- _WHAT TO PRODUCE_
The required output is every entry below, copied exactly.

[INPUT DATA]

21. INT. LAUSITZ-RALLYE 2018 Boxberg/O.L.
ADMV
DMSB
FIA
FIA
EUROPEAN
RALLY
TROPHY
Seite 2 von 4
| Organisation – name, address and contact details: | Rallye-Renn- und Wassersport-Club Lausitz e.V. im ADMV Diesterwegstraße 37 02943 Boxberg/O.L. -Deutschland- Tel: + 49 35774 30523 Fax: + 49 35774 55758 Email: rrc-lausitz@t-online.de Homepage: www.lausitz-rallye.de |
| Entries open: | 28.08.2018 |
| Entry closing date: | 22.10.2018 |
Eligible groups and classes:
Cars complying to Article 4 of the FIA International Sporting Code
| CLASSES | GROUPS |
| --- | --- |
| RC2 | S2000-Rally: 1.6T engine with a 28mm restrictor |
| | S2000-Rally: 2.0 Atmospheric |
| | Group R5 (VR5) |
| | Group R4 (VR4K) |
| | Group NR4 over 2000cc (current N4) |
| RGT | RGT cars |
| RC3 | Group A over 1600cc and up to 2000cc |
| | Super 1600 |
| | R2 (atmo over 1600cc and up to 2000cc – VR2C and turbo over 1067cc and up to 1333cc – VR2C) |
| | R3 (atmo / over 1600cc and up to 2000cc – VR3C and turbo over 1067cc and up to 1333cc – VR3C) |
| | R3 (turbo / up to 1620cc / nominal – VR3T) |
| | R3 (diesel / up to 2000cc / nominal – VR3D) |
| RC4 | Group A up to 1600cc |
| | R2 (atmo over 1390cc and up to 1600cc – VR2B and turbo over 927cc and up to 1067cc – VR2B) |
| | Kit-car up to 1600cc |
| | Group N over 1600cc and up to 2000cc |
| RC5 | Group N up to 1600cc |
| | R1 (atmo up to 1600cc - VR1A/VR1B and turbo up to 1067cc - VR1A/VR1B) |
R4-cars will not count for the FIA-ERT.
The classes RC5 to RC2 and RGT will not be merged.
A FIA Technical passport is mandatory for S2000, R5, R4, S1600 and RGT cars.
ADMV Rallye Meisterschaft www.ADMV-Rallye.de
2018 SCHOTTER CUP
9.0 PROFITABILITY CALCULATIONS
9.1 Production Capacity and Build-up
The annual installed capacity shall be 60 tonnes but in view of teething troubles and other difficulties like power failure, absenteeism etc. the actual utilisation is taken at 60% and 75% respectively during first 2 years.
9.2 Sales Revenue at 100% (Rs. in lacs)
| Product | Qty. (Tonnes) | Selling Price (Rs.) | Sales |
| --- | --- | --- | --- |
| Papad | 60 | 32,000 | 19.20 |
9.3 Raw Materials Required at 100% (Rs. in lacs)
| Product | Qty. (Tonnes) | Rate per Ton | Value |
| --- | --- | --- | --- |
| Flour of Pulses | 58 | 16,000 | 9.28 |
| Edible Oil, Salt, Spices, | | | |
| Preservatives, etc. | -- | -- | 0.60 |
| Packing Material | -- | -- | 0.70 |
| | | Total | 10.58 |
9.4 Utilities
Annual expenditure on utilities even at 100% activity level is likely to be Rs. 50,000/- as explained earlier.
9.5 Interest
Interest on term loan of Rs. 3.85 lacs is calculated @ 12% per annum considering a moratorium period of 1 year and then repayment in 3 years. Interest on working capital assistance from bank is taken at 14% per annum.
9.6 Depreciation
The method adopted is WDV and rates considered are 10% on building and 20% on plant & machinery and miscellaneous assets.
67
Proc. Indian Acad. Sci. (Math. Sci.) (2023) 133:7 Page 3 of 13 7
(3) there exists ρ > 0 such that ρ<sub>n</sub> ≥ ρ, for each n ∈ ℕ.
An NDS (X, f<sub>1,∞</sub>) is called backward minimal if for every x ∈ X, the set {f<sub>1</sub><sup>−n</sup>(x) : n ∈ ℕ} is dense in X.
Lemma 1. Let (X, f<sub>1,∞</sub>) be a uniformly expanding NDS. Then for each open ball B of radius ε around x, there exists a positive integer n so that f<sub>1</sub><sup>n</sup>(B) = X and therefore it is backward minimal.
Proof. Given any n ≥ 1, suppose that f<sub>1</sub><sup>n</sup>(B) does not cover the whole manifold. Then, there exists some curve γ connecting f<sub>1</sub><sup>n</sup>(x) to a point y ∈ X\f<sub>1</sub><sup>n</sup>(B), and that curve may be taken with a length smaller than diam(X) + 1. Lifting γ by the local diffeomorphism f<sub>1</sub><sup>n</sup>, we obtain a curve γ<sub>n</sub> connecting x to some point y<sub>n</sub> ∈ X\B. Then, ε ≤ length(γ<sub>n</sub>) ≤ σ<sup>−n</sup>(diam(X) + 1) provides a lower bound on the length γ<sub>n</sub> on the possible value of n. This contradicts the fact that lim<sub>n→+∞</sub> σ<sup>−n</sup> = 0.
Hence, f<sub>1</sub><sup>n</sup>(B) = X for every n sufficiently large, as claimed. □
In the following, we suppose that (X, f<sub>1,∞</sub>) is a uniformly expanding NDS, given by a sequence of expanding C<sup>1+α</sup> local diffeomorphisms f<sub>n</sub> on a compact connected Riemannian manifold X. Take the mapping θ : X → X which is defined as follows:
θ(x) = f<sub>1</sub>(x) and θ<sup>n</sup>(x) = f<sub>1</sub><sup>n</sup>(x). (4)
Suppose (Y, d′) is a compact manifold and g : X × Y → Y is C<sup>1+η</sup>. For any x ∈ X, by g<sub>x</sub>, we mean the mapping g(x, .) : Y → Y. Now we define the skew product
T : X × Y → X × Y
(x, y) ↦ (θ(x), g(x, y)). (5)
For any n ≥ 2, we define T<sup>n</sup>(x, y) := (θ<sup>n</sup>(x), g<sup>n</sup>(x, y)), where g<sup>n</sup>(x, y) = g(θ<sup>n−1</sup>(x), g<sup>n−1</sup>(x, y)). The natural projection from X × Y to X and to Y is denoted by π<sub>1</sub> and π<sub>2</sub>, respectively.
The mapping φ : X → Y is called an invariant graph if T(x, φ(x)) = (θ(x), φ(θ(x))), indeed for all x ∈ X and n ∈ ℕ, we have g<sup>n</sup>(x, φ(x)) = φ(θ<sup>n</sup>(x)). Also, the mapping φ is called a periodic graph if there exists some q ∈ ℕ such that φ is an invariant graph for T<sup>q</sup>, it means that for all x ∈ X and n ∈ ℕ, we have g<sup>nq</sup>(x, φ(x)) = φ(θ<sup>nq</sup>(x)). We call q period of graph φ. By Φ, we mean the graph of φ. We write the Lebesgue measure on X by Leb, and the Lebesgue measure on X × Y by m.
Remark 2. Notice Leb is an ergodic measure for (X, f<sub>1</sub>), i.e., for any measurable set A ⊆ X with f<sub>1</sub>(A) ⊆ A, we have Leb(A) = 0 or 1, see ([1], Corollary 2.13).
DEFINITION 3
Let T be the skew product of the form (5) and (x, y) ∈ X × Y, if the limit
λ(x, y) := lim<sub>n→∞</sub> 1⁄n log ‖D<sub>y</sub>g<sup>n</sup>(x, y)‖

[/INPUT DATA]

- _SOLUTION_
21. INT. LAUSITZ-RALLYE 2018 Boxberg/O.L.
ADMV
DMSB
FIA
FIA
EUROPEAN
RALLY
TROPHY
Seite 2 von 4
| Organisation – name, address and contact details: | Rallye-Renn- und Wassersport-Club Lausitz e.V. im ADMV Diesterwegstraße 37 02943 Boxberg/O.L. -Deutschland- Tel: + 49 35774 30523 Fax: + 49 35774 55758 Email: rrc-lausitz@t-online.de Homepage: www.lausitz-rallye.de |
| Entries open: | 28.08.2018 |
| Entry closing date: | 22.10.2018 |
Eligible groups and classes:
Cars complying to Article 4 of the FIA International Sporting Code
| CLASSES | GROUPS |
| --- | --- |
| RC2 | S2000-Rally: 1.6T engine with a 28mm restrictor |
| | S2000-Rally: 2.0 Atmospheric |
| | Group R5 (VR5) |
| | Group R4 (VR4K) |
| | Group NR4 over 2000cc (current N4) |
| RGT | RGT cars |
| RC3 | Group A over 1600cc and up to 2000cc |
| | Super 1600 |
| | R2 (atmo over 1600cc and up to 2000cc – VR2C and turbo over 1067cc and up to 1333cc – VR2C) |
| | R3 (atmo / over 1600cc and up to 2000cc – VR3C and turbo over 1067cc and up to 1333cc – VR3C) |
| | R3 (turbo / up to 1620cc / nominal – VR3T) |
| | R3 (diesel / up to 2000cc / nominal – VR3D) |
| RC4 | Group A up to 1600cc |
| | R2 (atmo over 1390cc and up to 1600cc – VR2B and turbo over 927cc and up to 1067cc – VR2B) |
| | Kit-car up to 1600cc |
| | Group N over 1600cc and up to 2000cc |
| RC5 | Group N up to 1600cc |
| | R1 (atmo up to 1600cc - VR1A/VR1B and turbo up to 1067cc - VR1A/VR1B) |
R4-cars will not count for the FIA-ERT.
The classes RC5 to RC2 and RGT will not be merged.
A FIA Technical passport is mandatory for S2000, R5, R4, S1600 and RGT cars.
ADMV Rallye Meisterschaft www.ADMV-Rallye.de
2018 SCHOTTER CUP
9.0 PROFITABILITY CALCULATIONS
9.1 Production Capacity and Build-up
The annual installed capacity shall be 60 tonnes but in view of teething troubles and other difficulties like power failure, absenteeism etc. the actual utilisation is taken at 60% and 75% respectively during first 2 years.
9.2 Sales Revenue at 100% (Rs. in lacs)
| Product | Qty. (Tonnes) | Selling Price (Rs.) | Sales |
| --- | --- | --- | --- |
| Papad | 60 | 32,000 | 19.20 |
9.3 Raw Materials Required at 100% (Rs. in lacs)
| Product | Qty. (Tonnes) | Rate per Ton | Value |
| --- | --- | --- | --- |
| Flour of Pulses | 58 | 16,000 | 9.28 |
| Edible Oil, Salt, Spices, | | | |
| Preservatives, etc. | -- | -- | 0.60 |
| Packing Material | -- | -- | 0.70 |
| | | Total | 10.58 |
9.4 Utilities
Annual expenditure on utilities even at 100% activity level is likely to be Rs. 50,000/- as explained earlier.
9.5 Interest
Interest on term loan of Rs. 3.85 lacs is calculated @ 12% per annum considering a moratorium period of 1 year and then repayment in 3 years. Interest on working capital assistance from bank is taken at 14% per annum.
9.6 Depreciation
The method adopted is WDV and rates considered are 10% on building and 20% on plant & machinery and miscellaneous assets.
67
Proc. Indian Acad. Sci. (Math. Sci.) (2023) 133:7 Page 3 of 13 7
(3) there exists ρ > 0 such that ρ<sub>n</sub> ≥ ρ, for each n ∈ ℕ.
An NDS (X, f<sub>1,∞</sub>) is called backward minimal if for every x ∈ X, the set {f<sub>1</sub><sup>−n</sup>(x) : n ∈ ℕ} is dense in X.
Lemma 1. Let (X, f<sub>1,∞</sub>) be a uniformly expanding NDS. Then for each open ball B of radius ε around x, there exists a positive integer n so that f<sub>1</sub><sup>n</sup>(B) = X and therefore it is backward minimal.
Proof. Given any n ≥ 1, suppose that f<sub>1</sub><sup>n</sup>(B) does not cover the whole manifold. Then, there exists some curve γ connecting f<sub>1</sub><sup>n</sup>(x) to a point y ∈ X\f<sub>1</sub><sup>n</sup>(B), and that curve may be taken with a length smaller than diam(X) + 1. Lifting γ by the local diffeomorphism f<sub>1</sub><sup>n</sup>, we obtain a curve γ<sub>n</sub> connecting x to some point y<sub>n</sub> ∈ X\B. Then, ε ≤ length(γ<sub>n</sub>) ≤ σ<sup>−n</sup>(diam(X) + 1) provides a lower bound on the length γ<sub>n</sub> on the possible value of n. This contradicts the fact that lim<sub>n→+∞</sub> σ<sup>−n</sup> = 0.
Hence, f<sub>1</sub><sup>n</sup>(B) = X for every n sufficiently large, as claimed. □
In the following, we suppose that (X, f<sub>1,∞</sub>) is a uniformly expanding NDS, given by a sequence of expanding C<sup>1+α</sup> local diffeomorphisms f<sub>n</sub> on a compact connected Riemannian manifold X. Take the mapping θ : X → X which is defined as follows:
θ(x) = f<sub>1</sub>(x) and θ<sup>n</sup>(x) = f<sub>1</sub><sup>n</sup>(x). (4)
Suppose (Y, d′) is a compact manifold and g : X × Y → Y is C<sup>1+η</sup>. For any x ∈ X, by g<sub>x</sub>, we mean the mapping g(x, .) : Y → Y. Now we define the skew product
T : X × Y → X × Y
(x, y) ↦ (θ(x), g(x, y)). (5)
For any n ≥ 2, we define T<sup>n</sup>(x, y) := (θ<sup>n</sup>(x), g<sup>n</sup>(x, y)), where g<sup>n</sup>(x, y) = g(θ<sup>n−1</sup>(x), g<sup>n−1</sup>(x, y)). The natural projection from X × Y to X and to Y is denoted by π<sub>1</sub> and π<sub>2</sub>, respectively.
The mapping φ : X → Y is called an invariant graph if T(x, φ(x)) = (θ(x), φ(θ(x))), indeed for all x ∈ X and n ∈ ℕ, we have g<sup>n</sup>(x, φ(x)) = φ(θ<sup>n</sup>(x)). Also, the mapping φ is called a periodic graph if there exists some q ∈ ℕ such that φ is an invariant graph for T<sup>q</sup>, it means that for all x ∈ X and n ∈ ℕ, we have g<sup>nq</sup>(x, φ(x)) = φ(θ<sup>nq</sup>(x)). We call q period of graph φ. By Φ, we mean the graph of φ. We write the Lebesgue measure on X by Leb, and the Lebesgue measure on X × Y by m.
Remark 2. Notice Leb is an ergodic measure for (X, f<sub>1</sub>), i.e., for any measurable set A ⊆ X with f<sub>1</sub>(A) ⊆ A, we have Leb(A) = 0 or 1, see ([1], Corollary 2.13).
DEFINITION 3
Let T be the skew product of the form (5) and (x, y) ∈ X × Y, if the limit
λ(x, y) := lim<sub>n→∞</sub> 1⁄n log ‖D<sub>y</sub>g<sup>n</sup>(x, y)‖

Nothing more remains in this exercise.